● Extracted text
The 1946 Minnesota Teachers College Conference football season was the season of college football played by the six member schools of the Minnesota Teachers College Conference as part of the 1946 college football season. Mankato State and  were co-champions of the conference. None of the Minnesota Teachers College Conference teams was ranked in the Associated Press poll or played in a bowl game.

Conference overview

All-conference team
The conference coaches picked an all-conference team consisting of first-team and second-team selections. The first team picks were:
 Ends: Gus Novotny, Duluth; Wallace Spielman, Mankato; Lee Hooslien, Bemidji
 Tackles: Robert Fielder, Moorhead; Wesley Olson, Duluth; Delos Wilcox, Bemidji
 Guards: George Rinelsub, Mankato; Dan Mestnick, St. Cloud; Don Peterson, Bemidji
 Center: Henry Lewer, Mankato
 Backs: Robert Galinski, Duluth; Richard Otterstad, Bemidji; Roy Walters, Mankato; Jerry Krenz, Moorhead

Teams

Mankato State

The 1946 Mankato State Indians football team was an American football team that represented Mankato State Teachers College (now known as Minnesota State University, Mankato) as a member of the Minnesota Teachers College Conference (MTCC) during the 1946 college football season. In their fifth, non-consecutive season under head coach Jim Clark, and after a three-year hiatus during World War II, the Indians compiled a 5–1–1 record (3–0–1 against MTCC opponents), tied with Duluth State for the MTCC championship, and outscored opponents by a total of 83 to 48.

Duluth State

The 1946 Duluth State Bulldogs football team was an American football team that represented Duluth State Teachers College (now known as University of Minnesota Duluth) as a member of the Minnesota Teachers College Conference (MTCC) during the 1946 college football season. Led by head coach Lloyd Peterson, the Bulldogs compiled a 3–1–2 record (2–0–2 against MTCC opponents), tied with Mankato State for the MTCC championship, and outscored opponents by a total of 60 to 33.

Bemidji State

The 1946 Bemidji State Beavers football team was an American football team that represented Bemidji State Teachers College (later renamed Bemidji State University) as a member of the Minnesota Teachers College Conference (MTCC) during the 1946 college football season. Led by head coach Hjalmer J. Erickson, the Bulldogs compiled a 3–4 record (2–2 against MTCC opponents), tied for third place in the MTCC, and were outscored by a total of 90 to 76.

● Exercise brief
Continue the article on the 1946 Minnesota Teachers College Conference football season from its last sentence.

● Data supplied
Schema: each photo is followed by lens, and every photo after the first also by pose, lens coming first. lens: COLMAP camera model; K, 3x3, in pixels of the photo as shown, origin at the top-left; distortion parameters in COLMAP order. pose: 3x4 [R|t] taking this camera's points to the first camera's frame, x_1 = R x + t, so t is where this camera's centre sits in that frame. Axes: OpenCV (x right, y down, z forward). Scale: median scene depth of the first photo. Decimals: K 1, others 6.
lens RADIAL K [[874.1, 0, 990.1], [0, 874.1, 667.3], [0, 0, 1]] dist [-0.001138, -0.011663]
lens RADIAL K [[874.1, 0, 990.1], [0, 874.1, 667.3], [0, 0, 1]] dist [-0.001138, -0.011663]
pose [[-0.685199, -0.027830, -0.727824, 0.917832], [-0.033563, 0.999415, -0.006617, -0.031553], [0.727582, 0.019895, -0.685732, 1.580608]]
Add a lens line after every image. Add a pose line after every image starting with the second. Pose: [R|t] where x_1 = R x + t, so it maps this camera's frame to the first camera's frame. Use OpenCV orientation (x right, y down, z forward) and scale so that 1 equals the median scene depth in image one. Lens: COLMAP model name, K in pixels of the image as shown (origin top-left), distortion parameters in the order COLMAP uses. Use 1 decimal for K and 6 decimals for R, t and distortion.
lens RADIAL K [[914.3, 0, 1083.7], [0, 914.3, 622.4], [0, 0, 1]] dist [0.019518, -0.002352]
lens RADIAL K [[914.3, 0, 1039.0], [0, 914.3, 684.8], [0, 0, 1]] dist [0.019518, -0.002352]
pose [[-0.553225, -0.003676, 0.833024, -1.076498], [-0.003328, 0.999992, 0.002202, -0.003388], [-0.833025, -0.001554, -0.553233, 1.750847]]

● Output below
St. Cloud State

The 1946 St. Cloud State Huskies football team was an American football team that represented St. Cloud State Teachers College (later renamed St. Cloud State University) as a member of the Minnesota Teachers College Conference (MTCC) during the 1946 college football season. Led by head coach Edward M. Colletti, the Huskies compiled a 3–4 record (2–2 against MTCC opponents), tied for third place in the MTCC, and were outscored by a total of 74 to 58.

Moorhead State

The 1946 Moorhead State Dragons football team was an American football team that represented Moorhead State Teachers College (later renamed Minnesota State University Moorhead) as a member of the Minnesota Teachers College Conference (MTCC) during the 1946 college football season. Led by head coach Neil Wohlwend, the Dragons compiled a 2–3–2 record (1–2–1 against MTCC opponents), finished in fifth place in the MTCC, and were outscored by a total of 57 to 46.

Roy Domek and Marco Gotta were assistant coaches.

Winona State

The 1946 Winona State Warriors football team was an American football team that represented Winona State Teachers College (later renamed Winona State University) as a member of the Minnesota Teachers College Conference (MTCC) during the 1946 college football season. Led by head coach Eugene Brodhagen, the Warriors compiled a 0–6 record (0–4 against MTCC opponents), finished in last place in the MTCC, and were outscored by a total of 89 to 25.

It was Winona's  first winless season since 1935.